Since its founding in 1780, the Academy has elected leading “thinkers and doers” from each generation, including George Washington and Benjamin Franklin in the 18th century, Daniel Webster and Ralph Waldo Emerson in the 19th and Albert Einstein and Winston Churchill in the 20th. The current membership includes more than 250 Nobel laureates and more than 60 Pulitzer Prize winners.

This year’s new members are winners of the National Medal of Science, Lasker Award, Pulitzer and Shaw prizes, Avery Fisher Prize and Fields Medal; recipients of MacArthur and Guggenheim fellowships; Kennedy Center honorees; Grammy, Emmy, Academy and Tony award winners; and Rock and Roll Hall of Fame inductees. In addition to Martin, the 2012 inductees include Pulitzer Prize-winning playwright and screenwriter Neil Simon; film icons Clint Eastwood and Mel Brooks; U.S. Secretary of State Hillary Rodham Clinton; Amazon.com founder Jeffrey Bezos; businesswoman and philanthropist Melinda Gates; recording artist Paul McCartney; oncologist Brian Druker, whose research dramatically improved survival rates for leukemia patients; and George F. Bass, a pioneer in underwater archaeology, to name a few. (An alphabetical list of the 220 new members can be found at www.amacad.org/news/alphalist2012.pdf. The new class is listed by discipline at www.amacad.org/news/classlist2012.pdf.)

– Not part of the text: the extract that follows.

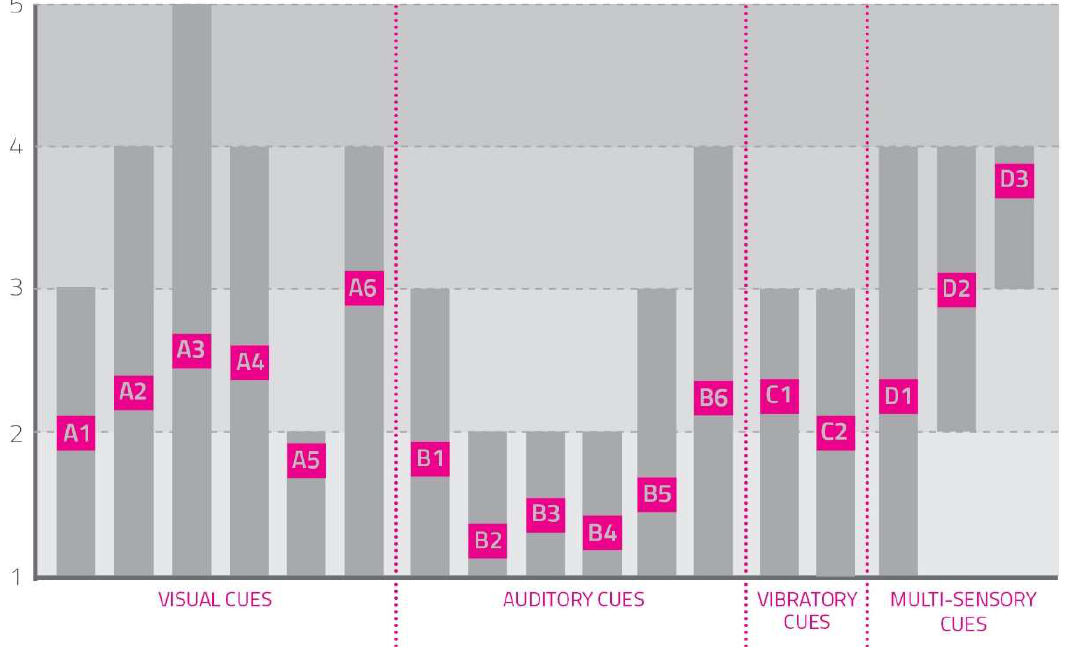
Figure 2. How invasive and annoying were the cues? The rectangles in the figure represent the answers given by users, their median values (the pink squares containing the name of the single cue), and distribution and variability (the length and placement of the gray rectangle).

Elected the 19th president of Amherst in June 2011, Martin previously served as chancellor of the University of Wisconsin-Madison since 2008 and as Cornell University’s provost from 2000 to 2008. A distinguished scholar of German studies and the author of numerous articles and two books—one on a literary and cultural figure in the Freud circle, Lou Andreas-Salomé, and a second on gender theory—Martin served on the faculty of Cornell for more than two decades. She began as an assistant professor of German studies and women’s studies, earned tenure in 1991 and eventually served as chair of the German studies department, senior associate dean in the College of Arts and Sciences and provost from 2000 to 2008. As chancellor at UW-Madison, she led successful initiatives to increase need-based financial aid, improve undergraduate education and enhance research. She also spearheaded an effort to gain greater operating flexibility and increased autonomy for Wisconsin’s flagship campus.

A graduate of the College of William & Mary in Williamsburg, Va., where she majored in English literature and was a member of Phi Beta Kappa, Martin earned an M.A. in German literature from Middlebury College’s program in Mainz, Germany, and her Ph.D. in German literature, in 1985, from the University of Wisconsin-Madison.